前回一人で行って失敗した達也は、大山を同行させることが、何かを変えるための重要な要素になるかもしれない、と考えたからだ。
「よう、早く行こうぜ。あの骨董屋、見に行こう」
「ああ、行こう。でも、もしシャッターが閉まっていても、絶対に店の周囲を離れるな」
達也の真剣な表情に、大山は戸惑いながらも頷いた。
夕暮れの中、二人は路地へ入った。やはり、骨董屋「時の音」のシャッターは固く閉まっていた。
「ずいぶん早い閉店時間だな」大山は落胆したような声で言った。
「仕方ない。少しここで待っていてくれないか」達也はそう言い残し、店の裏手に回った。
裏手は、雑草が生い茂る小さな空き地である。達也は、店の裏口を凝視した。
店主が言った「水の流れ」のヒントから、達也は一つの可能性に思い至っていた。
「仕組みは、私も分かりません」
店主は、本当に時計の仕組みを知らないのではないか。
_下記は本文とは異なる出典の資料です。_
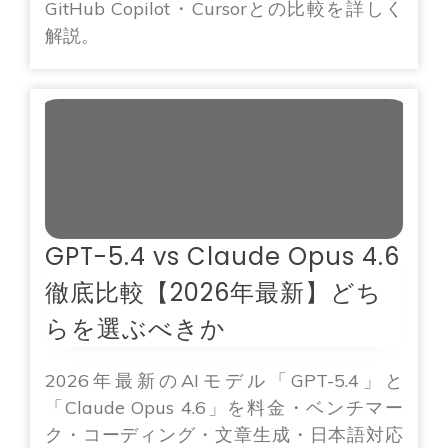
GitHub Copilot・Cursorとの比較を詳しく
解説。
GPT-5.4 vs Claude Opus 4.6
徹底比較【2026年最新】どち
らを選ぶべきか
2026年最新のAIモデル「GPT-5.4」と
「Claude Opus 4.6」を料金・ベンチマー
ク・コーディング・文章生成・日本語対応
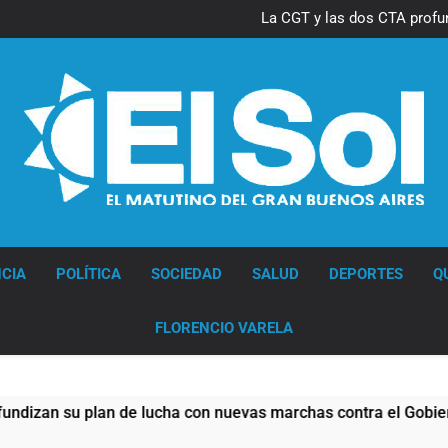
Thiago Medina 
La CGT y las dos CTA profu
Thiago Medina 
La CGT y las dos CTA profu
Diario EL SOL
CIA
POLÍTICA
SOCIEDAD
SALUD
DEPORTES
Q
FLORENCIO VARELA
e lucha con nuevas marchas contra el Gobierno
店主もまた、先祖から受け継いだ秘密の管理者であり、時計を扱うためのマニュアルを受け継いでいるだけではないか。
そして、そのマニュアルが、店主が「水の流れ」の原理を説明した時に使われた、あの透明なパイプのように、日常の中に隠されているのではないか。
達也は、店の壁に沿って、指でなぞるように歩いた。
古いレンガ造りの壁は、蔦が絡まり、一部が苔むしている。達也は、裏口から数メートル離れた、膝ほどの高さの壁の一部で足を止めた。
そこには、蔦に覆われてほとんど見えないが、真鍮製の、錆びた小さな水道の蛇口が取り付けられていた。水道管は壁の中に埋まっているようだ。
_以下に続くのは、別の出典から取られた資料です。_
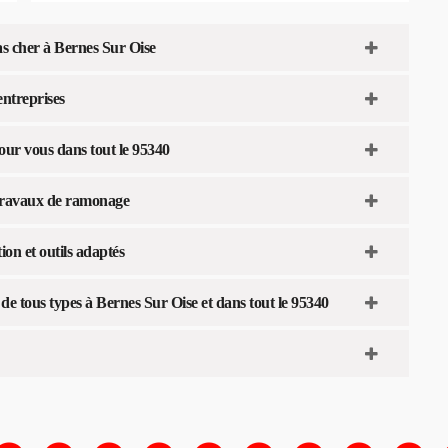
s cher à Bernes Sur Oise
entreprises
ur vous dans tout le 95340
travaux de ramonage
on et outils adaptés
 tous types à Bernes Sur Oise et dans tout le 95340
達也は、注意深く蔦を払い、蛇口を握った。冷たい真鍮の感触。
「水の流れを……」
達也は意を決して、蛇口を反時計回りに、ゆっくりと回した。
キーッ……という古びた音が響き、蛇口から少量の水が滲み出た。しかし、すぐに水は止まった。
達也はもう一度、強く蛇口を回した。
その瞬間、達也の足元の地面がゴゴゴ……と鈍い音を立てて振動した。
店の裏口から、左側の壁の一部が、まるで観音開きのように内側へ音もなく開き始めたのだ。
シャッターが閉まった骨董店の、もう一つの隠された入り口。
その開いた壁の奥は、階段が下へ続いており、カビの匂いと、わずかに湿った、冷たい空気が漂ってきた。
「達也!」
大山が驚きに満ちた声をあげ、駆け寄ってきた。
「なんだ、この扉!」
「いや」達也は口元に笑みを浮かべた。「これは、水の流れが開けた扉だ。さあ、行くぞ。この下に、秘密がある」
達也は、未来の記憶を持たない大山を連れて、暗い地下へと続く階段を一歩踏み出した。